Os investidores que acreditaram nos CDBs do Master agora descobrem que parte dos recursos foi destinada a operações de comunicação. Você depositou para ganhar 140% do CDI e acabou financiando campanha contra o Banco Central. Uma ironia amarga para quem confiou nas promessas.
O FGC (Fundo Garantidor de Crédito) vai cobrir até R$ 250 mil por investidor. O restante virou prejuízo. E parte desse prejuízo tinha nome e sobrenome: foi gasta comprando influência para proteger quem causou o problema. É a socialização dos prejuízos em tempo real.
É a privatização dos lucros e socialização dos prejuízos em sua forma mais clara. O banqueiro fica com os ganhos enquanto possível, usa recursos para se proteger quando a situação aperta, e deixa o sistema financeiro e os contribuintes pagarem a conta final. Para que serve o Estado senão para isso mesmo?
Por que a direita denunciou e outros setores se calaram
Um detalhe revelador: foram influenciadores de direita que denunciaram o esquema. Leo Siqueira, Rony Gabriel, Juliana Leite — todos recusaram as propostas e tornaram públicas as abordagens. Não parece ser coincidência.
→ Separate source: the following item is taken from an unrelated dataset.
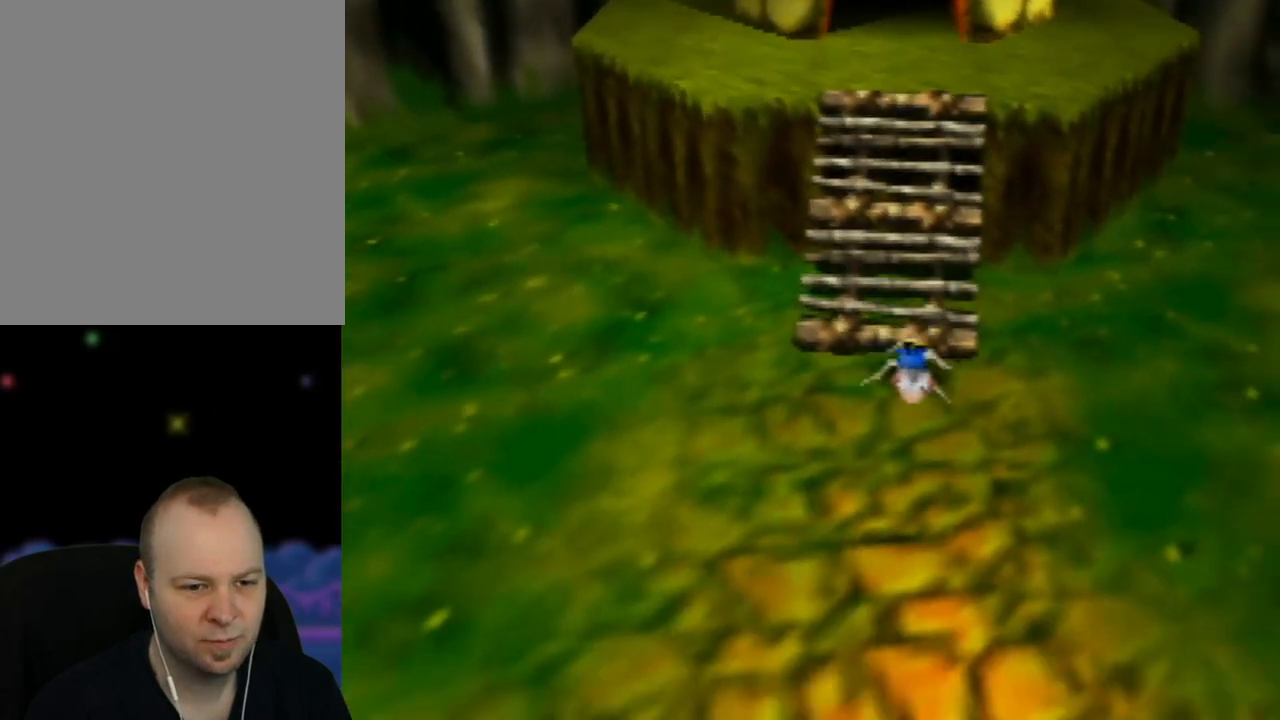
{"buttons": [], "left_stick": "center", "events": [[217, "left_stick", "center"]]}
Enquanto isso, parte da mídia tradicional “progressista” se manteve em silêncio sobre as participações acionárias de Vorcaro. Ninguém questionou como um banqueiro investigado controlava veículos que se dizem independentes. A omissão fala mais alto que qualquer editorial.
A explicação possível: a direita tem maior proximidade com o mercado financeiro e entende os riscos de reputação em associações com esquemas duvidosos. Também tem mais a perder em termos de credibilidade. Setores acostumados com financiamento opaco e “parcerias” questionáveis podem não ver problema em aceitar dinheiro de origem duvidosa.
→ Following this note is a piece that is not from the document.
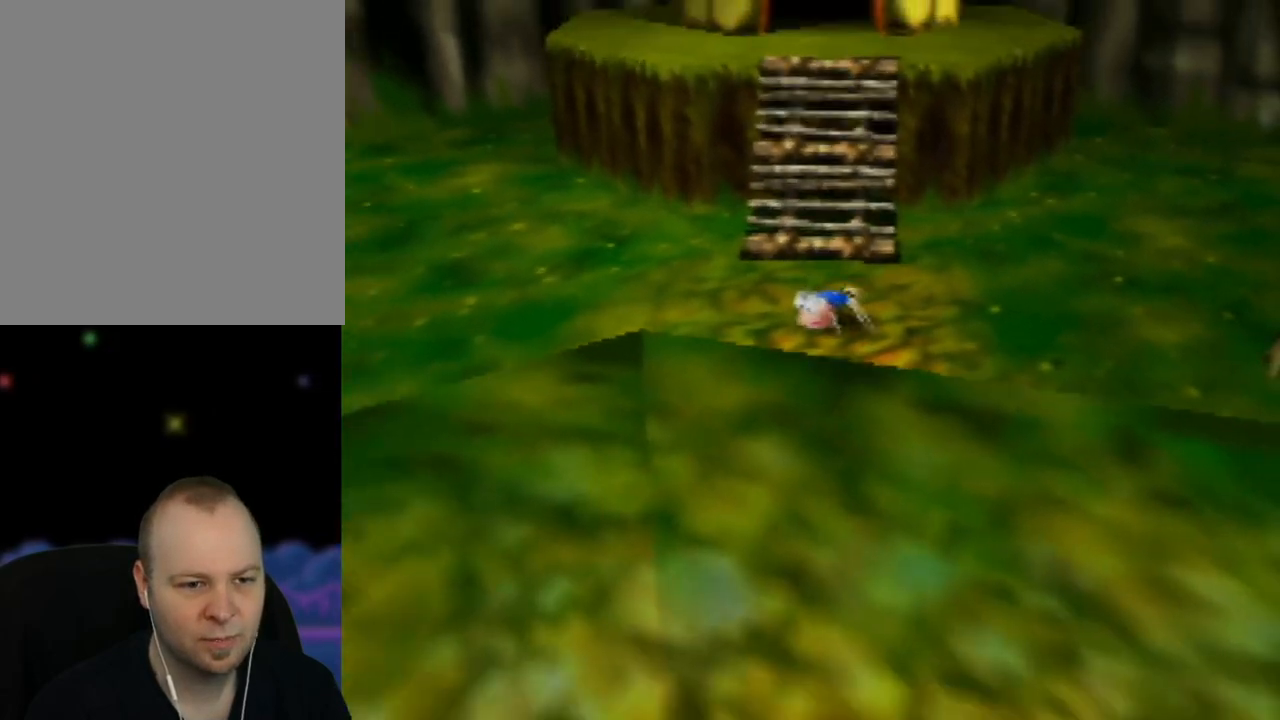
{"buttons": ["C_UP"], "left_stick": "center", "events": [[83, "left_stick", "up"], [250, "left_stick", "center"], [417, "C_UP", "down"]]}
E explica por que o caso só ganhou dimensão agora. Se fossem influenciadores de esquerda denunciando empresários de direita, seria manchete nacional há meses. Como é o contrário, ficou nas páginas de economia. A seletividade da indignação é um fenômeno interessante de se observar no debate público.
O futuro da regulamentação da mídia e das redes
Este caso pode servir de pretexto para mais regulamentação estatal da mídia e das redes sociais. O governo já ensaia discursos sobre a necessidade de controlar “desinformação” e “ataques coordenados”. Porque, afinal, quando há um problema, a solução é sempre mais Estado, não é?
O problema é que a solução proposta será sempre mais burocracia e menos liberdade. Em vez de permitir que o próprio mercado expurse os corruptos — como fizeram os influenciadores que denunciaram —, vão criar mais ministérios, agências reguladoras e leis. Porque regular a liberdade é sempre mais fácil que deixá-la funcionar livremente.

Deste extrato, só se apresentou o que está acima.